To do
From the entries below, return only the lines starting at the one that contains "- coaster [733,873,789,905]" and ending at the one that contains "tote bag [324,386,413,440]", exactly as they stand.

[Data entries]
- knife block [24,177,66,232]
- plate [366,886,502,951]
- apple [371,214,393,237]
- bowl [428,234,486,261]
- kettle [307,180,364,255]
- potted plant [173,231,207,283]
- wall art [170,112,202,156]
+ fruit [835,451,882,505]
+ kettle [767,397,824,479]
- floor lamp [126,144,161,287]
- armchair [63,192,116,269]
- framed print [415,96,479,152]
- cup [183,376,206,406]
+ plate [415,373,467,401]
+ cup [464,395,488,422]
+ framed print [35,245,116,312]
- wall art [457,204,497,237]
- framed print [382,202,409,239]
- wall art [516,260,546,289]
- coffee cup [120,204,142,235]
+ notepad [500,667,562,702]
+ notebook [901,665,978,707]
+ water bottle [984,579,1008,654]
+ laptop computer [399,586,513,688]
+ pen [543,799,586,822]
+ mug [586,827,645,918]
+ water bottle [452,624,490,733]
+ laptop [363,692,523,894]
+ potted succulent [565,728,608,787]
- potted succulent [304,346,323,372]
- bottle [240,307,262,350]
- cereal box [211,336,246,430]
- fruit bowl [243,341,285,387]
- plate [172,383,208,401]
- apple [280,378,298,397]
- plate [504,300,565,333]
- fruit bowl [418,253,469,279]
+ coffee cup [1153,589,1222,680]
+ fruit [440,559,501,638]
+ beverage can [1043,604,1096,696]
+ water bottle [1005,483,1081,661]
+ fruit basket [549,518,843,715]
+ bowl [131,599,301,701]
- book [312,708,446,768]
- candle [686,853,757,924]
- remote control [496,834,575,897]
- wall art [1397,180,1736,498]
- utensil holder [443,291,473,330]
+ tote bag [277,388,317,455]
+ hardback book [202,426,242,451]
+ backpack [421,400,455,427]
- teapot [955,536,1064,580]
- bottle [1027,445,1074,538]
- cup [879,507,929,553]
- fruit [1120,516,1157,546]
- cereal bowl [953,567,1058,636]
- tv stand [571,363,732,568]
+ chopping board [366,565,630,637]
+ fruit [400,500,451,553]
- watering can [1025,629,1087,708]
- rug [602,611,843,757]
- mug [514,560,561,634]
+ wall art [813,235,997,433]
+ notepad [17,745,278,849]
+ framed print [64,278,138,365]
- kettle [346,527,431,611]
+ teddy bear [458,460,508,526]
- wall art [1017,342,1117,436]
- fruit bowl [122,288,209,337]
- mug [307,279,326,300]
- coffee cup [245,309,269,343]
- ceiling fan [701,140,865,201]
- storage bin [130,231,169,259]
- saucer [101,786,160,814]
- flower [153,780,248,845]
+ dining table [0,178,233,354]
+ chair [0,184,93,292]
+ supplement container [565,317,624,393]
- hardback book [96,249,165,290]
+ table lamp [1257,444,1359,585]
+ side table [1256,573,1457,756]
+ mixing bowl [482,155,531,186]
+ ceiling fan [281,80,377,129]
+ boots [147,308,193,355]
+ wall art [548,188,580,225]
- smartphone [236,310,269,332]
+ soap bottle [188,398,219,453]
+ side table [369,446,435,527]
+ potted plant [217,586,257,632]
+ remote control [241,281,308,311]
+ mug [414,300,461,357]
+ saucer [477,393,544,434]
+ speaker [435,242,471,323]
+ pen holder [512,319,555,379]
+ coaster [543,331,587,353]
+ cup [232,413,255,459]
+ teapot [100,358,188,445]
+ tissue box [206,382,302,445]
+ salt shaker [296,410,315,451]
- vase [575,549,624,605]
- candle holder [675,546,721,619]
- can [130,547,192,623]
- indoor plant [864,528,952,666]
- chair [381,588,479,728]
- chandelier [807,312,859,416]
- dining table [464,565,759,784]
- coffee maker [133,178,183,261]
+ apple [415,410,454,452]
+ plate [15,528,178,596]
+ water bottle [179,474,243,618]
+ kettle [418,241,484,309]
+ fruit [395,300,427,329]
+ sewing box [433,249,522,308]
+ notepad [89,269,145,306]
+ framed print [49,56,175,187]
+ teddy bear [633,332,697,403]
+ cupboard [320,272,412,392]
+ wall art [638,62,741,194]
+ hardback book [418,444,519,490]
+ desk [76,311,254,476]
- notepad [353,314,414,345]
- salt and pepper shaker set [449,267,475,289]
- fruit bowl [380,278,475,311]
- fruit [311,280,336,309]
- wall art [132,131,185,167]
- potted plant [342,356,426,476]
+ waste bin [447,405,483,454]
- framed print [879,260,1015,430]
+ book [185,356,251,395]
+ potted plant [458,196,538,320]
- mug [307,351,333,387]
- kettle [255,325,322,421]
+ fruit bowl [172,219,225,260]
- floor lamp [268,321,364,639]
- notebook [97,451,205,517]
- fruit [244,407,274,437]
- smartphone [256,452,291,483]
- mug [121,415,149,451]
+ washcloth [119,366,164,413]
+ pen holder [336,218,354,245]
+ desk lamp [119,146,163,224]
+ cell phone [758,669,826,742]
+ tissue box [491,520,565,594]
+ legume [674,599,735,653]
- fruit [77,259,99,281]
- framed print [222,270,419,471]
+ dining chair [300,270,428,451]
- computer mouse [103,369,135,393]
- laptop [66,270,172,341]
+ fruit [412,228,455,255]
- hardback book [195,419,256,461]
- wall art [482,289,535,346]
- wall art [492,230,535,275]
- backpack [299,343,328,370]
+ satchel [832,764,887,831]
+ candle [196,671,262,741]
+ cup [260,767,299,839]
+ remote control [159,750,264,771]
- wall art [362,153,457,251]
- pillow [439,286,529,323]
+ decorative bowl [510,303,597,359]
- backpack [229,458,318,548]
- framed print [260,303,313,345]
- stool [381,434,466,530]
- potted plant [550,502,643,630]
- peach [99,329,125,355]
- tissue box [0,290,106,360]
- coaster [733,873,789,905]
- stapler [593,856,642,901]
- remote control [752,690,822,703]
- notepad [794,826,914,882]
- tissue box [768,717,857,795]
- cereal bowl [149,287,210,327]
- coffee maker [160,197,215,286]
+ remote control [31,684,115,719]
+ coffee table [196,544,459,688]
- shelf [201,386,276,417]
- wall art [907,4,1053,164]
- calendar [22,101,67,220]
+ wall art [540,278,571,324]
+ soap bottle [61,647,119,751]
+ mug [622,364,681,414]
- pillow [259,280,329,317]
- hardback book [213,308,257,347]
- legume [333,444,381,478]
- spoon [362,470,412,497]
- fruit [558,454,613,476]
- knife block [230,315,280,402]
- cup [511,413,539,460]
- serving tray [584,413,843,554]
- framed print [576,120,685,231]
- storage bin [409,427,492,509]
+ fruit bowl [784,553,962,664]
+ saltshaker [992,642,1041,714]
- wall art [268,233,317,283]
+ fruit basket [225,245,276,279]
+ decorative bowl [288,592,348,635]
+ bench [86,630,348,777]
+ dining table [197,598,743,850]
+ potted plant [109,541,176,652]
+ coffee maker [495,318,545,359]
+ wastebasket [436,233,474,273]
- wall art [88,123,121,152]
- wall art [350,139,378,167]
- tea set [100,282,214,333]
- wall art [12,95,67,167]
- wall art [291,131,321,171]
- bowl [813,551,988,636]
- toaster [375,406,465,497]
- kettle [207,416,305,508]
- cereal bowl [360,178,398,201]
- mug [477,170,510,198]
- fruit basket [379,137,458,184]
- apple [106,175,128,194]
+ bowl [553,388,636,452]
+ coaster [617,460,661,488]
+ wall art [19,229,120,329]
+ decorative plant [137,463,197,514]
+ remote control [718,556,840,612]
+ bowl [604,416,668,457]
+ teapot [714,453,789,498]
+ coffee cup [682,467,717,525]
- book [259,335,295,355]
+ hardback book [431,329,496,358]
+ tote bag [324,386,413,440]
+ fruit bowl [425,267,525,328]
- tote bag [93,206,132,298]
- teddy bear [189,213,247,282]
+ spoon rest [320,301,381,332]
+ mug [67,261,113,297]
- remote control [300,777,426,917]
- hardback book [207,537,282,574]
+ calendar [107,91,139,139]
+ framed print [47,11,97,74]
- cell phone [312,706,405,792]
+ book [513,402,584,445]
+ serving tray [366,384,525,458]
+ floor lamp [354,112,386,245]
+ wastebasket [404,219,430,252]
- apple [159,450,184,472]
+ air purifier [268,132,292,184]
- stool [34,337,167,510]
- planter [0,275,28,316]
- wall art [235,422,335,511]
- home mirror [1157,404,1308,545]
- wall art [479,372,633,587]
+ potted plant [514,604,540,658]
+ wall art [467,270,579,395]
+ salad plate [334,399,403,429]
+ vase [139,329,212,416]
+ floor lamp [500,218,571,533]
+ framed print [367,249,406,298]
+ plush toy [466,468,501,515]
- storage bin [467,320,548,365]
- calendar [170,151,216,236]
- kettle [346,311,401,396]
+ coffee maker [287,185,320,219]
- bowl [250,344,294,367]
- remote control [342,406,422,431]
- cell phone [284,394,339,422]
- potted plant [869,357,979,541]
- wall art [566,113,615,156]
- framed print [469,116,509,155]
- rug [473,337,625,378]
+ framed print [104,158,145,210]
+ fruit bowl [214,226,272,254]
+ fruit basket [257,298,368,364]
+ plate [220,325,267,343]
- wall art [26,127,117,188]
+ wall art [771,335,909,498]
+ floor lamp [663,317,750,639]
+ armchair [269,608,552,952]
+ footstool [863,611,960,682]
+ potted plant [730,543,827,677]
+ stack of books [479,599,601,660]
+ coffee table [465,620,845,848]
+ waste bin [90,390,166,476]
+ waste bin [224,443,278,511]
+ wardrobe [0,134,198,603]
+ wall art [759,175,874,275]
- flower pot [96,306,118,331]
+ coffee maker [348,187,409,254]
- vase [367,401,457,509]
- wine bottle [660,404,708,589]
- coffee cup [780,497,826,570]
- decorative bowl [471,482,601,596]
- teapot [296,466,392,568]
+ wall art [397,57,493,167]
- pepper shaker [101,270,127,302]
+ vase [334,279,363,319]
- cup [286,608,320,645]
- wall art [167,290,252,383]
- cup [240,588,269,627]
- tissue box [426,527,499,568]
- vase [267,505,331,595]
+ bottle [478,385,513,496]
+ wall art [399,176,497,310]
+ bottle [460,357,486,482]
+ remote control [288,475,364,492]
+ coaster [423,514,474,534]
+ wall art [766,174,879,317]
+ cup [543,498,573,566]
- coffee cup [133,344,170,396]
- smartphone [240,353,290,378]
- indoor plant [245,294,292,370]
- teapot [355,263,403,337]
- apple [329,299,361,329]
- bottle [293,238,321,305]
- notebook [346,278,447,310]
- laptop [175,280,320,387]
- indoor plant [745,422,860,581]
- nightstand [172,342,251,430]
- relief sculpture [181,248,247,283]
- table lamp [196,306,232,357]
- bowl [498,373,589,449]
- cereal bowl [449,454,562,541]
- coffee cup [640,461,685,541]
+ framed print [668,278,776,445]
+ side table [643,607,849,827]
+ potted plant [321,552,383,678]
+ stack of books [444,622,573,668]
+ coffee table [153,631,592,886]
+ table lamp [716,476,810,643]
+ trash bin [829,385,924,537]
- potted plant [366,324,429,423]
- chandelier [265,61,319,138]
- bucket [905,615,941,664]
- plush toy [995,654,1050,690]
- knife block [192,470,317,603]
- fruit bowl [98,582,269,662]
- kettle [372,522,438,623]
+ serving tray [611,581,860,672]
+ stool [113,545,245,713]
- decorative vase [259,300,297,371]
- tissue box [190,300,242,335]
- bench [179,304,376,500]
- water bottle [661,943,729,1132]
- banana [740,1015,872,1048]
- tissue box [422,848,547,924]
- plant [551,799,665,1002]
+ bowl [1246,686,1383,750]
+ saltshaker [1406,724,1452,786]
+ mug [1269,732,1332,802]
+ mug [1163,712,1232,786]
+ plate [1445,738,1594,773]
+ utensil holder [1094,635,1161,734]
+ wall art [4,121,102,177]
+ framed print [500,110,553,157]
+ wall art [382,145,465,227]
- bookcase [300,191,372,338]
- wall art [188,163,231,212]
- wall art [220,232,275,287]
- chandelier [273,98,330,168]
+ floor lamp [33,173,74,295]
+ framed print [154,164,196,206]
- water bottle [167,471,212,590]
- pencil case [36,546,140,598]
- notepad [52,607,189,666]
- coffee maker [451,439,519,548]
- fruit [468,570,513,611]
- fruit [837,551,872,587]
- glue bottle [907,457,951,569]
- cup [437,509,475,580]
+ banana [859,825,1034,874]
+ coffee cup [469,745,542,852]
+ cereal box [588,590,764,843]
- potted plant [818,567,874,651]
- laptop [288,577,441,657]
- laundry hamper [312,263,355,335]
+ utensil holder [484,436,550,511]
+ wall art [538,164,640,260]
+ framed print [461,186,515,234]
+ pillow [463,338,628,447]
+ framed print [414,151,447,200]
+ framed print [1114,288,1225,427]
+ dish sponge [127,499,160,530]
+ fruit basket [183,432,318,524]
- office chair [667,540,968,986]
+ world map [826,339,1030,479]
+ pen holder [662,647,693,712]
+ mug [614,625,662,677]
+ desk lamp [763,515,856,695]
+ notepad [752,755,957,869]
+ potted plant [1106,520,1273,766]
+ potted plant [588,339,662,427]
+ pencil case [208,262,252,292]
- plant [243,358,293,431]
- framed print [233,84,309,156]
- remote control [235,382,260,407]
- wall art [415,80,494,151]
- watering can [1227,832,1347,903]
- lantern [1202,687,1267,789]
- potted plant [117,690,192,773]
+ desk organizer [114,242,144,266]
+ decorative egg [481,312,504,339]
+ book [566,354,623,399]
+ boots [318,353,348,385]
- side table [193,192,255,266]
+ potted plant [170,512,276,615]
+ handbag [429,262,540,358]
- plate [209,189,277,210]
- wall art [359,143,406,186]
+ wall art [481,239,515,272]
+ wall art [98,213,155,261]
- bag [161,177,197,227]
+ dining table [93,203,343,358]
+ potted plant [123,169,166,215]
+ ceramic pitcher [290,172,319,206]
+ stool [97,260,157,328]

Answer to this problem
- coaster [733,873,789,905]
- stapler [593,856,642,901]
- remote control [752,690,822,703]
- notepad [794,826,914,882]
- tissue box [768,717,857,795]
- cereal bowl [149,287,210,327]
- coffee maker [160,197,215,286]
+ remote control [31,684,115,719]
+ coffee table [196,544,459,688]
- shelf [201,386,276,417]
- wall art [907,4,1053,164]
- calendar [22,101,67,220]
+ wall art [540,278,571,324]
+ soap bottle [61,647,119,751]
+ mug [622,364,681,414]
- pillow [259,280,329,317]
- hardback book [213,308,257,347]
- legume [333,444,381,478]
- spoon [362,470,412,497]
- fruit [558,454,613,476]
- knife block [230,315,280,402]
- cup [511,413,539,460]
- serving tray [584,413,843,554]
- framed print [576,120,685,231]
- storage bin [409,427,492,509]
+ fruit bowl [784,553,962,664]
+ saltshaker [992,642,1041,714]
- wall art [268,233,317,283]
+ fruit basket [225,245,276,279]
+ decorative bowl [288,592,348,635]
+ bench [86,630,348,777]
+ dining table [197,598,743,850]
+ potted plant [109,541,176,652]
+ coffee maker [495,318,545,359]
+ wastebasket [436,233,474,273]
- wall art [88,123,121,152]
- wall art [350,139,378,167]
- tea set [100,282,214,333]
- wall art [12,95,67,167]
- wall art [291,131,321,171]
- bowl [813,551,988,636]
- toaster [375,406,465,497]
- kettle [207,416,305,508]
- cereal bowl [360,178,398,201]
- mug [477,170,510,198]
- fruit basket [379,137,458,184]
- apple [106,175,128,194]
+ bowl [553,388,636,452]
+ coaster [617,460,661,488]
+ wall art [19,229,120,329]
+ decorative plant [137,463,197,514]
+ remote control [718,556,840,612]
+ bowl [604,416,668,457]
+ teapot [714,453,789,498]
+ coffee cup [682,467,717,525]
- book [259,335,295,355]
+ hardback book [431,329,496,358]
+ tote bag [324,386,413,440]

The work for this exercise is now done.